● Assigned task 1: In the forum post about speeding up 600+ Appium Android tests, which tool did the poster use for parallel runs that led to emulator crashes?
● Assigned task 2: Continue the forum thread about getting 600+ pytest Appium Android tests to finish within an hour, starting right after its last sentence.

How to Efficiently Run 600+ Pytest Appium Android Tests Within an Hour Using Single Emulator or Parallel Execution?

vipulsai · April 21, 2025, 5:01am

I have a large suite of 600+ pytest Appium testcases for an Android APK. Running them on a single emulator takes several hours locally and in Jenkins (headless mode), and attempts at parallel execution with pytest-xdist cause emulator crashes, Appium connection failures, and high test flakiness due to resource constraints on the machine.

I want to complete the full test run successfully in under an hour. Given the hardware limits and instability when running multiple emulators in parallel, I’m considering two possible approaches:

Running all tests sequentially on a single emulator but optimizing for speed and stability
Running tests in parallel across multiple emulators but without overwhelming the machine and causing failures

What are the best strategies, configurations, or tools to achieve fast, reliable execution in either of these approaches? How can I balance emulator resource usage, Appium stability, and test execution speed effectively? Any advice on managing emulator instances, Appium server setup, or test distribution for large-scale Android automation would be highly appreciated.

● Extracted information:
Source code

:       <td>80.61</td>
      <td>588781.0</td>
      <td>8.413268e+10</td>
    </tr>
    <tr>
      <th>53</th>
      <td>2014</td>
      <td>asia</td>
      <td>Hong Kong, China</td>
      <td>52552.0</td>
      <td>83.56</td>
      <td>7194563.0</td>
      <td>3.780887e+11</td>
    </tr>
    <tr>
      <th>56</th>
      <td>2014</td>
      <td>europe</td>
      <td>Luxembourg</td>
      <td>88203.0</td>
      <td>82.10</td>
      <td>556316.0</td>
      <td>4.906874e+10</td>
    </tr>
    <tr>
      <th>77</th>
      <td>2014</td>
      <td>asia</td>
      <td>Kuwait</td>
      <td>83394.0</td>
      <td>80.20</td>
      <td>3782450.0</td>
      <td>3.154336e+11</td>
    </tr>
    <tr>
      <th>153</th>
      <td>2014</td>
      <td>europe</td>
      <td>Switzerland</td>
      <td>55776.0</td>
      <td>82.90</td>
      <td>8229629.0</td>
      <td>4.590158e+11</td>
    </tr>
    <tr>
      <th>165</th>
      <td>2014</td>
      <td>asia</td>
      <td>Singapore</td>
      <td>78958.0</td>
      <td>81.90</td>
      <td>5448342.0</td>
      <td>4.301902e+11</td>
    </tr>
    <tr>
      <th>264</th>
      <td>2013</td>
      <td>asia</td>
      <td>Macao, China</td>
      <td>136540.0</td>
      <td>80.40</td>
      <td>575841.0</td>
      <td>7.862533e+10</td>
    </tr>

● Answer space 1: pytest-xdist

● Answer space 2:
mykola-mokhnach · April 21, 2025, 7:14am

There are multiple articles available on how to optimize emulator performance, for example Reconsider the Android emulator for faster testing | by Doug Stevenson | Mesmer | Medium

As for my personal experience:

it is necessary to have really powerful machine to run multiple emulators tests on it in parallel. everything matters: CPU, RAM, I/O
In my tests the performance of the same test on a headless emulator was worse in comparison to the non-headless one. I assume it highly depends on the availability of hardware acceleration, but it still makes sense for you to compare these
In my experience horizontal scaling gives better performance and stability results in comparison to a vertical one. Examples of horizontally scaled systems are:
- multiple docker instances with real devices connected to each one (1 real device → 1 docker host). Here the performance should be optimal as real devices would provide the necessary resources needed for the app and the test to run without affecting host resources.
- multiple docker instances with emulator devices running in headless (1 emulator → 1 docker host). In this solution the performance of a single unit is slower because of the lack of hardware acceleration, but it might be compensated by the amount of parallel runners. It is important to mention that docker VMs should be properly distributed across their physical hosts to align the shared host resources usage
- multiple instances of VMs with hardware acceleration enabled running emulators (1 emulator → 1 virtualized host). This might be the most complicated setup type. You need to look for GPU virtualization technologies, for example Proxmox: Installing and Enabling Intel Split GPU SR-IOV (GVT-g) on 12Gen/13Gen CPUs | by Abdelwahed AJ | Medium, which allow to share a host GPU into virtual machines.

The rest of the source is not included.